ブルキニ是非論。

シャルリ・エブド(16-8-31)「ブルキニ:いも袋で左派団結」

シャルリ・エブド(16-8-31)「ブルキニ:いも袋で左派団結」

8月5日、カンヌ市長が発令した海岸でのブルキニ禁止条例を、コンセイユデタ(国務院)は8月26日、「ブルキニの禁止条例は人間の基本的自由の侵害」とし、この条例を凍結状態にしたが、ブルキニ賛否論は衰えず尾をひきそう。

海岸でトップレスでいようが、ストリングのビキニでいようが、ヌーディストでいようが、(男性を刺激しないために?)女性の体は被うべしとコーランが啓示していても、自由の国フランスがブルキニ論争にカッカッとなっているのが他の国から見ると不思議に思えるよう。共和制、ライシテ(1905年政教分離法)、男女平等、ピルの自由化、同性婚も認めているフランスで、ブルキニ論争に哲学者から歴史学者まで喧々ゴウゴウの論争を交わしているのはなぜだろう。

中世時代から衣服による男女の相違が定着したのは、歴史学者によれば、道徳と性別を外見化するためだったという。その背景にはカトリック社会ががっしりと国民のモラルを支配していた。フランス革命11年後の1800年、「女性にパンタロンを禁じる」というパリ警視総監令が発布された。違反すると罰金が科せられた。もちろん当時は女性には参政権(認められたのは1946年)などはなかった。19世紀、20世紀前半まで女性の服装はドレスかワンピースかに限られていた。フランス初のフェミニスト作家ジョルジュ・サンド(1804-76)が男性支配の社会に憤慨し、夜間パンタロン姿で闊歩したのが女性解放運動の芽生えだった。それから150年後の1968年5月革命が火をつけたフェミニズム運動が、人口中絶やピルの解禁へとつながっていった。同時期にミニスカートが流行ったのも偶然ではなかった。

1989年イスラム女性のベールの是非論が世論を二分し、コンセイユデタに裁断が託された。国家と公務員の宗教的中立性を確定し、「宗教的しるしを身につけることは、挑発や宗教的誇示、プロパガンダにならないかぎりライシテに反するものではない」と判定した。2004年法は校内でスカーフやユダヤ教徒がキッパを被ることも生徒に禁止した。それ以来、公共の場でのイスラム女性のニカーブ(目だけ見せる)やブルカ(目の部分を網で隠す)も禁止され、罰金が課せられる。

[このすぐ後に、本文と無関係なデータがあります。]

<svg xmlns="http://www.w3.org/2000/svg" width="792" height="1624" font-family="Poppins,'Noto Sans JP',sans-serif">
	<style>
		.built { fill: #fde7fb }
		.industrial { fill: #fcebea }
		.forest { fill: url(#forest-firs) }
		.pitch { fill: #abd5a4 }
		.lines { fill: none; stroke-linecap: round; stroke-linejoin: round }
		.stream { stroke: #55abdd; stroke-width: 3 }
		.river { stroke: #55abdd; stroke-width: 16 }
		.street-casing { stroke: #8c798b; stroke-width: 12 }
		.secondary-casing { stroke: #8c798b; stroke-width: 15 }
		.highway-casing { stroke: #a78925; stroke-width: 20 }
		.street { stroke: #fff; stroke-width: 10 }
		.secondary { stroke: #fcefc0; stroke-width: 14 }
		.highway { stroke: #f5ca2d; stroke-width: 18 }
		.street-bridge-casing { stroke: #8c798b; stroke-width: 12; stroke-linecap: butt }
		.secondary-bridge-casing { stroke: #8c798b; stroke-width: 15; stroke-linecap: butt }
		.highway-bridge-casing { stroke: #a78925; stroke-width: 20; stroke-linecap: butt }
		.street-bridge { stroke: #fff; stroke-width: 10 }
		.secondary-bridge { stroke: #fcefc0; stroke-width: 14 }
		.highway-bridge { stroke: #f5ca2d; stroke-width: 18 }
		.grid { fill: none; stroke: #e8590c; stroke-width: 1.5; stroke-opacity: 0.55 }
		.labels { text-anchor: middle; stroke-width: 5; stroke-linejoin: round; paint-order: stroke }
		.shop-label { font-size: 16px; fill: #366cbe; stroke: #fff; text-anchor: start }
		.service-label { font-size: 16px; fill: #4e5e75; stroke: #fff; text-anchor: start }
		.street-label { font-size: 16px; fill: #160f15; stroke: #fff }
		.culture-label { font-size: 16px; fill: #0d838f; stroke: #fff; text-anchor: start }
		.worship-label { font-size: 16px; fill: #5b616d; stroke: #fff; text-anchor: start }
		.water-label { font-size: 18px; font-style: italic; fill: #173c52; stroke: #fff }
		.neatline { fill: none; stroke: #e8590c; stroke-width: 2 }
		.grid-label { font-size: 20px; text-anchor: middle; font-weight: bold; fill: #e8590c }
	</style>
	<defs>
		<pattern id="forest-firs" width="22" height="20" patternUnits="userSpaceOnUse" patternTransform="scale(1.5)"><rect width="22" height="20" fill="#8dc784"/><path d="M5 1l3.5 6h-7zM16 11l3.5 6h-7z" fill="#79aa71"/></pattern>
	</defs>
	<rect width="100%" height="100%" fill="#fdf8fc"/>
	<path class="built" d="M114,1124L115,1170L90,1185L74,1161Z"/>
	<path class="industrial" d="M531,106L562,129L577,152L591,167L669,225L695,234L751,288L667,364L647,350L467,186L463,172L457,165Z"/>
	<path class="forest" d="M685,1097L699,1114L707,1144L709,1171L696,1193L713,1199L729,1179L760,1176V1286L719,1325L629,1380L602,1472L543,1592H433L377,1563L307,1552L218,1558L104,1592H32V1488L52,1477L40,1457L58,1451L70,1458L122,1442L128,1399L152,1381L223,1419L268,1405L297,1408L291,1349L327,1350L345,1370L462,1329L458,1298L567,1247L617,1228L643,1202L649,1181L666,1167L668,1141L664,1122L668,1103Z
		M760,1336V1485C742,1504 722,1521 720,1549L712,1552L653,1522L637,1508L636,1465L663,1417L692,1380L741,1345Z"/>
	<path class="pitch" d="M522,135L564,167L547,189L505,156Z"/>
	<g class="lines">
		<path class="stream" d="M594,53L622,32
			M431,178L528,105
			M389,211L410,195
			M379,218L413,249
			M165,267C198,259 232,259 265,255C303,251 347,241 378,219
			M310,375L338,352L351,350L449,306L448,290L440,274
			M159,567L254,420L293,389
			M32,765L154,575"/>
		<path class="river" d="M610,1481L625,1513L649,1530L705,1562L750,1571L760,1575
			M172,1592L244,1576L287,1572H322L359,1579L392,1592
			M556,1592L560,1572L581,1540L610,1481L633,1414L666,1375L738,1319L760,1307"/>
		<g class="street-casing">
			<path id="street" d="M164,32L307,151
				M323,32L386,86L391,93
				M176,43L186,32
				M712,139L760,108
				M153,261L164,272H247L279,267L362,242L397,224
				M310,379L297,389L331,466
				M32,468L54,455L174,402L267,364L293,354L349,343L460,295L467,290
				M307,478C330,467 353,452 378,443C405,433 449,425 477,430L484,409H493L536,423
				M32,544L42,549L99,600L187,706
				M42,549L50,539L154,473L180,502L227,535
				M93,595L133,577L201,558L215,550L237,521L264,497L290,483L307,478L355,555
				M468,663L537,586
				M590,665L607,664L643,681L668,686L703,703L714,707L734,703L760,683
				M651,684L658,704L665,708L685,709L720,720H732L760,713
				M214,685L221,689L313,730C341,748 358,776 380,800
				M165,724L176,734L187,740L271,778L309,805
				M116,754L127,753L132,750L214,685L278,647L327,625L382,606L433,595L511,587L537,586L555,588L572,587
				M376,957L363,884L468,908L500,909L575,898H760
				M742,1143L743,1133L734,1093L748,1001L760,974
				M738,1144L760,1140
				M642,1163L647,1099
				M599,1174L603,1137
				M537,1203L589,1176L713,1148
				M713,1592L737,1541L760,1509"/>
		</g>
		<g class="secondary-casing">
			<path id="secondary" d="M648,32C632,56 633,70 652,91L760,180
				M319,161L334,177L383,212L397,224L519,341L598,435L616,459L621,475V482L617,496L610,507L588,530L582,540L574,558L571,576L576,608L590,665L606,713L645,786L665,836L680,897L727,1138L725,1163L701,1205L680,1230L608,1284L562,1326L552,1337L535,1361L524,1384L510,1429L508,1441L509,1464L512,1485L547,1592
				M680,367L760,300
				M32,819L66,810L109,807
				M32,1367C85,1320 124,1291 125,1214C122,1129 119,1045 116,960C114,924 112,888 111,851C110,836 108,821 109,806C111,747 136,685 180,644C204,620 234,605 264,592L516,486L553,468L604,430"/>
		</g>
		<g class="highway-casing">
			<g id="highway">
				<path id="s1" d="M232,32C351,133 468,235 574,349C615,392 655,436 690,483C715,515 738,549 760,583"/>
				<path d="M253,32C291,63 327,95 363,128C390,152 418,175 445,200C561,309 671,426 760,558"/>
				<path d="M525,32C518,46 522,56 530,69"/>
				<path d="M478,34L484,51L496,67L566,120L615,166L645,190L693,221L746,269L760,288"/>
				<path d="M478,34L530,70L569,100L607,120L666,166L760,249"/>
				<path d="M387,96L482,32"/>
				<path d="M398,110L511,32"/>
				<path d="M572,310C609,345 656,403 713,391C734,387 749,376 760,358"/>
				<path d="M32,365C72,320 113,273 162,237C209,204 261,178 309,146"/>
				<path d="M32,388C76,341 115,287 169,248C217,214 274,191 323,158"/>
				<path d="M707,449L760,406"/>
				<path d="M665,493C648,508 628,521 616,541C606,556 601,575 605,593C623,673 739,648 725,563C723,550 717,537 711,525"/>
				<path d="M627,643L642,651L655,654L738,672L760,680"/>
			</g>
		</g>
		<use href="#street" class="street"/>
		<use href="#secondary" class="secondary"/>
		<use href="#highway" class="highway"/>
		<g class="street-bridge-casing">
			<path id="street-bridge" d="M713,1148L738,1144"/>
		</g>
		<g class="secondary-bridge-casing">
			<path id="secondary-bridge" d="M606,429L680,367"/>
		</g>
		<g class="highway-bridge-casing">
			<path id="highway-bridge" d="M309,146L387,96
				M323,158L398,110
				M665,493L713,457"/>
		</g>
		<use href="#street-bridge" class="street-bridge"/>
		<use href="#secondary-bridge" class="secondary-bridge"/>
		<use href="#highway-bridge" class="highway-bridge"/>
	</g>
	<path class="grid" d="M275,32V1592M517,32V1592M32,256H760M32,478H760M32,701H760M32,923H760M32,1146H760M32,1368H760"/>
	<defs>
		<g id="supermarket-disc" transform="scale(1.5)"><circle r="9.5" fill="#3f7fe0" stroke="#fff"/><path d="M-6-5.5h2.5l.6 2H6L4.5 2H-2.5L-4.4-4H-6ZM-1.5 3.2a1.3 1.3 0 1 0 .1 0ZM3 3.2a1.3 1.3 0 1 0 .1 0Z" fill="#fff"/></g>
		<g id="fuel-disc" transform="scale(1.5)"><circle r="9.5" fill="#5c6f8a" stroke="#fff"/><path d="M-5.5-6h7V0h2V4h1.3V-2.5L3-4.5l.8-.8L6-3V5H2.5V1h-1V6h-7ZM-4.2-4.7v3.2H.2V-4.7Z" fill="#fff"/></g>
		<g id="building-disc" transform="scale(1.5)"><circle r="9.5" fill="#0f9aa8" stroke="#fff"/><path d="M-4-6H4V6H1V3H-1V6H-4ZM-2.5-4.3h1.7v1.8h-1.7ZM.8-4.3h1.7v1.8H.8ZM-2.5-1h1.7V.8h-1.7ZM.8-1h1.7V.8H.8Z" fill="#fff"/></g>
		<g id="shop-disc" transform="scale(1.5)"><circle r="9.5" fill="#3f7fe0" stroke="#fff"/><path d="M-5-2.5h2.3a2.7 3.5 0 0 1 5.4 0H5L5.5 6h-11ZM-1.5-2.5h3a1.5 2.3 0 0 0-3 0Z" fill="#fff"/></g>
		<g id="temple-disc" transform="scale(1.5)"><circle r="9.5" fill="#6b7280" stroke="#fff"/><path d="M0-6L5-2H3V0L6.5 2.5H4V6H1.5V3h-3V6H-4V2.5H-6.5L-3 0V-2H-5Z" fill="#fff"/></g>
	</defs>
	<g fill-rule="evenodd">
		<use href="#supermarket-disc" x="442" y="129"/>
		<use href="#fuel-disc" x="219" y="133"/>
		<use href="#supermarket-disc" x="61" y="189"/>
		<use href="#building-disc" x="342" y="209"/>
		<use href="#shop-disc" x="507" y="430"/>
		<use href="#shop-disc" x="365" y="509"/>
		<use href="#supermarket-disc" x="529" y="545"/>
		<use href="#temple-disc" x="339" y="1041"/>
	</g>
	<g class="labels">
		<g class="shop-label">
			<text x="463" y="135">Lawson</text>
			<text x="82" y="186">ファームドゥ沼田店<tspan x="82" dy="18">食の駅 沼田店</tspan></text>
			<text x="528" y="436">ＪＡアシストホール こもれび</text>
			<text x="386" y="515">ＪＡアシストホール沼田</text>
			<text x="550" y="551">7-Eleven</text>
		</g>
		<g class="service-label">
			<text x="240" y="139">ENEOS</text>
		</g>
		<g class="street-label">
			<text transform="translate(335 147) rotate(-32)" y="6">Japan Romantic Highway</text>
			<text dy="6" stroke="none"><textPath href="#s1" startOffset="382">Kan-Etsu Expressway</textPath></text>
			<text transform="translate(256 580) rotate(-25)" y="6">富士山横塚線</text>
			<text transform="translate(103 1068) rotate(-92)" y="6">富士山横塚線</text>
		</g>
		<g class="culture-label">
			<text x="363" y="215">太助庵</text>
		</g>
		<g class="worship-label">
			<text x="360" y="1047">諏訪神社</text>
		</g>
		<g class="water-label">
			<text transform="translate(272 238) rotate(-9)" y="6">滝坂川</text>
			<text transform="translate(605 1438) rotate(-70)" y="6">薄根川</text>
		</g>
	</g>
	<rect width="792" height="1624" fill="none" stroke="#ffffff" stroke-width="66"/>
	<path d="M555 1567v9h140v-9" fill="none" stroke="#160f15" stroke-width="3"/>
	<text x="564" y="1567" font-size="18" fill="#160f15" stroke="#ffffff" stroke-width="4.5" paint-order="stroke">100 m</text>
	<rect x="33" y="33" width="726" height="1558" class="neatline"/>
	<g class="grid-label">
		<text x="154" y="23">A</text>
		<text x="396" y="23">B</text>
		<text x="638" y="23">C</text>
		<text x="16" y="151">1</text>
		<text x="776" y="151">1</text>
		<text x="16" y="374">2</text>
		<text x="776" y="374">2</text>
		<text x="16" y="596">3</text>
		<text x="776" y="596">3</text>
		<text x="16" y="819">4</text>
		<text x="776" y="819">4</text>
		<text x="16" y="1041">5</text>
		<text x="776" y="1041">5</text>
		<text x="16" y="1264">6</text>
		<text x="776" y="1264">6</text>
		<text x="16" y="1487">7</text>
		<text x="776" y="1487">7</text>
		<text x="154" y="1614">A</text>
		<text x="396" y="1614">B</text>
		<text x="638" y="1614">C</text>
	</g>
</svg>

ブルキニ擁護派は宗教の自由、意志表現の自由を掲げる。反対派は、ブルキニは男性への女性の隷属(むしろ宗教にだろう)を表し、海岸は公共の場だと主張する。カンヌのリスナール市長は7月のニース花火大会中のジハーディストによるトラック暴走テロとノルマンディーの教会神父の斬首テロの後だっただけに、ムスリム住民に対する一般市民のヘイト感情が高まるのを恐れて、治安のためにブルキニを禁止した意味合いが強かったのだろう。それと、ブルキニの一般化とともに、公営プールの男女の分離、学食での豚肉不使用などムスリムの宗教的慣習の浸透化にひっかけてムスリム移民の受入れに反対するのは国民戦線党首マリーヌ・ルペンだろう。これらの妥協策を廃止するルペン派市長たちも出始めている。ブルキニは次期大統領選戦でサルコジ前大統領定番のテーマ、「フランス人のアイデンティティ」論に火をつけかねない。

80年代に人種差別に反対し、左派インテリたちが叫んだ「多文化社会」=「多宗教社会」が、民族・文化のグローバル化によって現実のものになりつつある。ムスリム市民とキリスト教徒市民の融合か、摩擦か、対立か、西洋諸国の政治家たちが対処すべき、かつてない大きな政治課題になるのでは。ブルキニ問題は氷山の一角にすぎないのだ。